> [What to do] Starting at the line containing "state / province: Idaho" and ending at the line containing "collector number: 1029", give those entries as a two-column CSV with columns field and value. Use one row per entry, with each part in a single quoted field and any line breaks replaced by spaces.

[Portion of a data file]
============================================================

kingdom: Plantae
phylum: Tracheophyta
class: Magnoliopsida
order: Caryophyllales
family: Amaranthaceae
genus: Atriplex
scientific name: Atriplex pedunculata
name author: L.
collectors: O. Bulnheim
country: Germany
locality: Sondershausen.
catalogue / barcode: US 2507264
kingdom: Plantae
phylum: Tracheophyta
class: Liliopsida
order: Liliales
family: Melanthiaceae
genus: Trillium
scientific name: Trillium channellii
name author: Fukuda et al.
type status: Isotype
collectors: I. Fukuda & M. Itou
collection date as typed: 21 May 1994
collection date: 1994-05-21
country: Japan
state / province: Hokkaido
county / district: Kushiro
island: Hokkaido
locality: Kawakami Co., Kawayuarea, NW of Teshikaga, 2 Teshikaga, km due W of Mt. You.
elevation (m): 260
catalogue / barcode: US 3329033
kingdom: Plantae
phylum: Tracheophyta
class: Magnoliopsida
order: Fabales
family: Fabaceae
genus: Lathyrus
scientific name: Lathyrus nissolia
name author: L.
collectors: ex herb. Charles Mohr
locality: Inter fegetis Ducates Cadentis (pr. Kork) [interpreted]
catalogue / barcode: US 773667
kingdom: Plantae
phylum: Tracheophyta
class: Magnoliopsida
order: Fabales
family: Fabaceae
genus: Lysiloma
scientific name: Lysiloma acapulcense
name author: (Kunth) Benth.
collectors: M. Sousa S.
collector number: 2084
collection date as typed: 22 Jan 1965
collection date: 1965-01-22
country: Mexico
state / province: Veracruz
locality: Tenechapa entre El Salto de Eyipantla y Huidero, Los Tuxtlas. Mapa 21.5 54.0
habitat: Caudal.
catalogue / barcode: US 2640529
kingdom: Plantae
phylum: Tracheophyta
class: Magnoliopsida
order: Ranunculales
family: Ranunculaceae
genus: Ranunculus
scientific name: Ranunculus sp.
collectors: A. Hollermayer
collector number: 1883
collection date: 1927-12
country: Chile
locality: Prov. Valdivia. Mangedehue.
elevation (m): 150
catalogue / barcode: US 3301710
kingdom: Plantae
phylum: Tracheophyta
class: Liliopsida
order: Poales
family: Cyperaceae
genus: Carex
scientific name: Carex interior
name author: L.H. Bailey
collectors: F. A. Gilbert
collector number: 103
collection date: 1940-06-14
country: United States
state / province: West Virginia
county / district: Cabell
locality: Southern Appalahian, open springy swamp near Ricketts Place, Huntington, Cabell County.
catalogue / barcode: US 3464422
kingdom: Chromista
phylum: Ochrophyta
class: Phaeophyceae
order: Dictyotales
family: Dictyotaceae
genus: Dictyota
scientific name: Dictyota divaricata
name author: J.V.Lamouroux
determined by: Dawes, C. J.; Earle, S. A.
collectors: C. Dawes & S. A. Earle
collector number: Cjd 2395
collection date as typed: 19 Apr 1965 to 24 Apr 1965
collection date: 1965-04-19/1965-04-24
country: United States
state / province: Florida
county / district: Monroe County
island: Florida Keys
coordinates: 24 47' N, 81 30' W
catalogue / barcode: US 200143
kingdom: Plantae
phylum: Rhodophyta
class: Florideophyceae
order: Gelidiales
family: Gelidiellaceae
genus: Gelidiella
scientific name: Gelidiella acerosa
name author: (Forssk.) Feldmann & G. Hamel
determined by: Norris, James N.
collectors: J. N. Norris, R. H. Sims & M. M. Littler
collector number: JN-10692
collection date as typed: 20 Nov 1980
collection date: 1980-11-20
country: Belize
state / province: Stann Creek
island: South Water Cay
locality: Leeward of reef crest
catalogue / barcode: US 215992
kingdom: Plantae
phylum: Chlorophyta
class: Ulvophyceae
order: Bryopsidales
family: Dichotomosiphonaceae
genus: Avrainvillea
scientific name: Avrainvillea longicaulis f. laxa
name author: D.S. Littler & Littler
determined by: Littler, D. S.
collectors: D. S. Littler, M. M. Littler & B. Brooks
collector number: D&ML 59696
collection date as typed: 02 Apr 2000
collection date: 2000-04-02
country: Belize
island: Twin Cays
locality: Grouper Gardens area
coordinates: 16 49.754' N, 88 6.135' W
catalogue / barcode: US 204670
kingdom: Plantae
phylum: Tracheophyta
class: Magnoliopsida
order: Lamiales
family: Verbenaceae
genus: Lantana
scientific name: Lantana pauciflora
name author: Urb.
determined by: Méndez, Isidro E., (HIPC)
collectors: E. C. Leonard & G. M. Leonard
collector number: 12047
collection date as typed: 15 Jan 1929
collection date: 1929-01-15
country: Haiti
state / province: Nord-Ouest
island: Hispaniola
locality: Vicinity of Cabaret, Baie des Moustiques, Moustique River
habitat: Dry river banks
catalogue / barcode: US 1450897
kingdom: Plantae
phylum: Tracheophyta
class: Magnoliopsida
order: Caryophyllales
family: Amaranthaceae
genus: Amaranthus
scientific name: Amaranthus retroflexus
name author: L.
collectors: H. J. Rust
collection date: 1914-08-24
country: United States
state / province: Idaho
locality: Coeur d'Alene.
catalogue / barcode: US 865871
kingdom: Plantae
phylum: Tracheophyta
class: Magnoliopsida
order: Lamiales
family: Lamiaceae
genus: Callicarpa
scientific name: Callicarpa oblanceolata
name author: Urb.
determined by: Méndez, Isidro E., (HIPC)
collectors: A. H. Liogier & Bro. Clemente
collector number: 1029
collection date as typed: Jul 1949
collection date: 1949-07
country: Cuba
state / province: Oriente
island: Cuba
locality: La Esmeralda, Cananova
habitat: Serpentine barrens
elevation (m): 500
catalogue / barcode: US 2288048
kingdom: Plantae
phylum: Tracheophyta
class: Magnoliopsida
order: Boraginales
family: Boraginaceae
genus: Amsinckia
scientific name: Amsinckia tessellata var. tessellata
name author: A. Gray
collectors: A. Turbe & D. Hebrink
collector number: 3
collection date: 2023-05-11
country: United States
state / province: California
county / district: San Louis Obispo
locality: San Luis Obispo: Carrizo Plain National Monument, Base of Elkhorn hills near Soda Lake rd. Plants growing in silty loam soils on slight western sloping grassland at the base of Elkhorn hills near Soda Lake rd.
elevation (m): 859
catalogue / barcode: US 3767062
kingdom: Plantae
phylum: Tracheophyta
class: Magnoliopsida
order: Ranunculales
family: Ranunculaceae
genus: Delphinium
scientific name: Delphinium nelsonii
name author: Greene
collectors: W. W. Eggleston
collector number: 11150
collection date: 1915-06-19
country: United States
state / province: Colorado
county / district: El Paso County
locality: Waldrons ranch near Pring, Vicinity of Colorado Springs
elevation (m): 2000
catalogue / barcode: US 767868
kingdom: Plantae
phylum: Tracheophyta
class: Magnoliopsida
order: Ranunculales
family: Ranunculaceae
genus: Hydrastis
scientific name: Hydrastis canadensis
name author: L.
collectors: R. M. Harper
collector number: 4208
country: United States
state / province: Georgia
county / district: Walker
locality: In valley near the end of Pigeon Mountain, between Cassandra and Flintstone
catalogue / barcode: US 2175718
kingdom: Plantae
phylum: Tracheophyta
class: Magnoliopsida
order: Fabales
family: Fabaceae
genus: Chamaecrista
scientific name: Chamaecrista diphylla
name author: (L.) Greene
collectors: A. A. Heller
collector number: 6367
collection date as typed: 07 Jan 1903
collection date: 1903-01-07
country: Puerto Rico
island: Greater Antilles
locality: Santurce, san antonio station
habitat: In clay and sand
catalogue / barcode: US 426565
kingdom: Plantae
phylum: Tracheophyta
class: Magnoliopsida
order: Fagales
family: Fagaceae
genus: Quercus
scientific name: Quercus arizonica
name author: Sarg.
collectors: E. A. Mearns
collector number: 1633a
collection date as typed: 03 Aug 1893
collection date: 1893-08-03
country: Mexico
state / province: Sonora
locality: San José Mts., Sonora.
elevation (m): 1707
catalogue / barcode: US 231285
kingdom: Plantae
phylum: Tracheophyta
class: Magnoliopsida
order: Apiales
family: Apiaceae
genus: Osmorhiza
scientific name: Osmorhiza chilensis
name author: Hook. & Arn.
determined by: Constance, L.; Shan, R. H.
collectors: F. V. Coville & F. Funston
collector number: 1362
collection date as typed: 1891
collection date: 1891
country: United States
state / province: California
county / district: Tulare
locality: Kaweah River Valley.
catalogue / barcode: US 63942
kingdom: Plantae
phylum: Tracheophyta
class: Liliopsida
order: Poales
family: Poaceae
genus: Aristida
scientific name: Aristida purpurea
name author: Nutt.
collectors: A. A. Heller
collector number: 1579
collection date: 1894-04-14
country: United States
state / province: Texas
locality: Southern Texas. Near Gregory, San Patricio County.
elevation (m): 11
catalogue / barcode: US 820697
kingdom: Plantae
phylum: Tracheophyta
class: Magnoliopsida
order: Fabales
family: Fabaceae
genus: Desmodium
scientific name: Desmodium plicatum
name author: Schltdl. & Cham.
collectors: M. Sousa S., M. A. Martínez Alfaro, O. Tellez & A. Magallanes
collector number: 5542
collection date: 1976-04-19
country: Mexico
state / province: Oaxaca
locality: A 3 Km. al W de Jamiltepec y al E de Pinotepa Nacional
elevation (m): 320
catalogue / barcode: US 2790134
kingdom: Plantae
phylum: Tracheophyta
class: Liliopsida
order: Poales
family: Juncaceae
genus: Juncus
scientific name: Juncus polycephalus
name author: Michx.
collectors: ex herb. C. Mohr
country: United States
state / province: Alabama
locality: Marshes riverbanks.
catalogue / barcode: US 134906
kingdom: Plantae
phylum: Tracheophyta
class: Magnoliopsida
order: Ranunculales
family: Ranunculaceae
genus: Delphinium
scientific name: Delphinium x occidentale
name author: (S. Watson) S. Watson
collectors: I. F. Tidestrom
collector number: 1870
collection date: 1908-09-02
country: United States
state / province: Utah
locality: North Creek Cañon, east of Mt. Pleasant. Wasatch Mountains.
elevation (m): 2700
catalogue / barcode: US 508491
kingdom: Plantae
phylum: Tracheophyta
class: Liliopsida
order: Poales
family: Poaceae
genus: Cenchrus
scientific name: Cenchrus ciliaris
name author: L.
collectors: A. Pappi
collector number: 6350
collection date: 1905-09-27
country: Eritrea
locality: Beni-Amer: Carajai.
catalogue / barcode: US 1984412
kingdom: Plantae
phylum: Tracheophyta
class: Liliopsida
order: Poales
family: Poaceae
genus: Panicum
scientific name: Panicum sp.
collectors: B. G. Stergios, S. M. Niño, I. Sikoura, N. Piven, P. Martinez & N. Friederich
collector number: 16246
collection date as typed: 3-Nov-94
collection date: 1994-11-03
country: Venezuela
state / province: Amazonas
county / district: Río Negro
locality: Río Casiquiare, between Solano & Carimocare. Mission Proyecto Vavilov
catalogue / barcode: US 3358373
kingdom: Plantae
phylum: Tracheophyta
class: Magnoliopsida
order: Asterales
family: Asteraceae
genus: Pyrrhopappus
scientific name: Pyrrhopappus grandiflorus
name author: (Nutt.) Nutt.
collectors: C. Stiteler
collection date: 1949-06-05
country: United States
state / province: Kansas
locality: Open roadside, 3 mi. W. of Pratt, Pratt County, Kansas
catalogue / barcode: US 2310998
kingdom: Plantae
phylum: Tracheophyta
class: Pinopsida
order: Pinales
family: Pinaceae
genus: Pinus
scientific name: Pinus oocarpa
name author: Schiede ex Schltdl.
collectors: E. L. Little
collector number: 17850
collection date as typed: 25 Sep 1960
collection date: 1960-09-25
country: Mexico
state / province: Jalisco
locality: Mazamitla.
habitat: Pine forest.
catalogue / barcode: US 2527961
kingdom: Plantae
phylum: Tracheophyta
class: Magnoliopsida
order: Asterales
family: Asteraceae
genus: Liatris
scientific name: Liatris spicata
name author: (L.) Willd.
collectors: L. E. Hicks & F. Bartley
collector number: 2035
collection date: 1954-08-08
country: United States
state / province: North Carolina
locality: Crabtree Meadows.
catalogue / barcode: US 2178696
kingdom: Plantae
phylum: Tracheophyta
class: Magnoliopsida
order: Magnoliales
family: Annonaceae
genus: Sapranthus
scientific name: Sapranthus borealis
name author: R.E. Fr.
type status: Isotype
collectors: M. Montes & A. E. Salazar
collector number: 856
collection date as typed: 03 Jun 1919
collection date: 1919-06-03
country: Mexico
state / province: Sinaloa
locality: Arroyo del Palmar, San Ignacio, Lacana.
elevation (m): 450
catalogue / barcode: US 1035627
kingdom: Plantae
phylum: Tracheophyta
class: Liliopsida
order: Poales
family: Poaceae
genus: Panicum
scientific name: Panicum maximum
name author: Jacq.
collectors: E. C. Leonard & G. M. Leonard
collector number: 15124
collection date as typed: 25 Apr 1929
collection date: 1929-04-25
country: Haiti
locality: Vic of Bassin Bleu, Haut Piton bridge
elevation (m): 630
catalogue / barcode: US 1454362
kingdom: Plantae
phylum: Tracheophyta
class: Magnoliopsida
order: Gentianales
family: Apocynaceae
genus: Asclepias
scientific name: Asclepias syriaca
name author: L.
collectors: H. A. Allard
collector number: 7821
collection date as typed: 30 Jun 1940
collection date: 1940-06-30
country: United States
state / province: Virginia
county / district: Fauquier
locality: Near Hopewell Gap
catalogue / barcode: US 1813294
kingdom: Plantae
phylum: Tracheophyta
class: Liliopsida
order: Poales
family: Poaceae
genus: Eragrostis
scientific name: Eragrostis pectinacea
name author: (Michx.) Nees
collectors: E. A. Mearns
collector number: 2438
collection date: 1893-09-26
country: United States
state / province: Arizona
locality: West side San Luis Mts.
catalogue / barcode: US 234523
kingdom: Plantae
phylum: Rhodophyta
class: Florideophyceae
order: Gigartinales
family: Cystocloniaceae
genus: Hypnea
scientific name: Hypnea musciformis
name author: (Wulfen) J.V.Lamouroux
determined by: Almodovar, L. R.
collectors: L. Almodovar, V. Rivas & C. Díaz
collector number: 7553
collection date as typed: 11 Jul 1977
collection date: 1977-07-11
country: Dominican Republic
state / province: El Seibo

============================================================

> [Correct answer]
field,value
"state / province:","Idaho"
"locality:","Coeur d'Alene."
"catalogue / barcode:","US 865871"
"kingdom:","Plantae"
"phylum:","Tracheophyta"
"class:","Magnoliopsida"
"order:","Lamiales"
"family:","Lamiaceae"
"genus:","Callicarpa"
"scientific name:","Callicarpa oblanceolata"
"name author:","Urb."
"determined by:","Méndez, Isidro E., (HIPC)"
"collectors:","A. H. Liogier & Bro. Clemente"
"collector number:","1029"